On October 21, the 20th Illinois, fighting alongside other Union regiments, had defeated Missouri State Guard Brig. Gen. M. Jeff Thompson’s 1500-man force in the Battle of Fredericktown, Missouri. A minor battle, the victory was nonetheless welcome for the United States, which is struggling to retain control of Missouri and, in the larger picture, has yet to triumph in a major battle.
In the days following the battle, however, the daily struggles of army life are revealed, as witnessed by the Illinois 20th:
After the battle strict orders came down from Col. Marsh that the men were not to forage for food. However, supplies were short and many of them were hungry. They came upon a flock of sheep; the temptation was too great and soon mutton was roasting away over the campfires. Marsh came riding out and chastised them for violating his orders. They replied that they had come upon the flock, and as the sheep refused to take the oath of allegiance to the Union, they had to be disposed of.
Hunger, often a fact of life when armies are on the move, had also led to a memorable incident just days earlier:
The boys of the 20th, who had joined in April, were finally preparing to see action. On October 18th they boarded a steamer, destination Fredericktown, where they hoped to capture the notorious rebel Jeff Thompson.
They made camp near a southern sympathizer’s plantation house. The chaplain of the 20th called on the family, and finding they were Baptist asked if they would like a prayer meeting held in their home after dinner. To this they agreed, but unfortunately not all of the 20th were of a religious mind. While some of the men attended the prayer meeting in the home, others raided the farm stealing the family’s chickens, sweet potatoes and a good bit of their honey.

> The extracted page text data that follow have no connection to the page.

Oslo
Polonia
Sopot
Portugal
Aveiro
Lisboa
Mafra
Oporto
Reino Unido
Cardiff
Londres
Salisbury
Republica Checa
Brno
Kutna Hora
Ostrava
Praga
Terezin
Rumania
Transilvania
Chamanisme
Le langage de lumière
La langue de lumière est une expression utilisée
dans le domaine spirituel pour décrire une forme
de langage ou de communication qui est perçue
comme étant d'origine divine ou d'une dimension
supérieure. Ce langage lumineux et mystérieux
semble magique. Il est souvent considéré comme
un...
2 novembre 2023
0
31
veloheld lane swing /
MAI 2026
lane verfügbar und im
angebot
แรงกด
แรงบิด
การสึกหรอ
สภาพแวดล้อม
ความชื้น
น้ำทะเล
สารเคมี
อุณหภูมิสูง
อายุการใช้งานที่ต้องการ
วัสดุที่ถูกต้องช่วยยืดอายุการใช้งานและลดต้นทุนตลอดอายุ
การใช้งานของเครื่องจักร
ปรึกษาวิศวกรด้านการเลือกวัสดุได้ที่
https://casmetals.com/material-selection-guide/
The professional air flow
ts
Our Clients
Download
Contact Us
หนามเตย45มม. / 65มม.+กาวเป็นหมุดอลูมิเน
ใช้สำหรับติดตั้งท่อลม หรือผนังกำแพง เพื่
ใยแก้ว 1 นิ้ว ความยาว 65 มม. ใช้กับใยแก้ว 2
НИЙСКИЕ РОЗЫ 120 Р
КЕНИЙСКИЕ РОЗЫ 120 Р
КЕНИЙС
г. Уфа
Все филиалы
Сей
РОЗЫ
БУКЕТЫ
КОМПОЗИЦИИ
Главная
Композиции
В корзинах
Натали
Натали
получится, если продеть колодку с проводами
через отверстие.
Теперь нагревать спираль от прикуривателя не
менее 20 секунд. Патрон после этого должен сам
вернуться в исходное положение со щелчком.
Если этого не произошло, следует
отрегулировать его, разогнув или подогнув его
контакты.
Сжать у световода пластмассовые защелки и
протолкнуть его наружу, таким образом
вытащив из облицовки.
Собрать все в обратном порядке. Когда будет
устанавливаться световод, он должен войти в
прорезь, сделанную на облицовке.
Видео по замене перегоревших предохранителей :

When a Sergeant Bernier, who was not aware of the theft, called on the family the next day to borrow a kettle, the lady of the house thought it pretty “cheeky.” She screamed, “Some of you come here and pray, and talk very pious, while the rest steal my chickens and potatoes! And now you want my kettle!” She then attacked him with a broadside of words that we cannot repeat. Sergeant Bernier beat a hasty retreat still wondering what he had done wrong.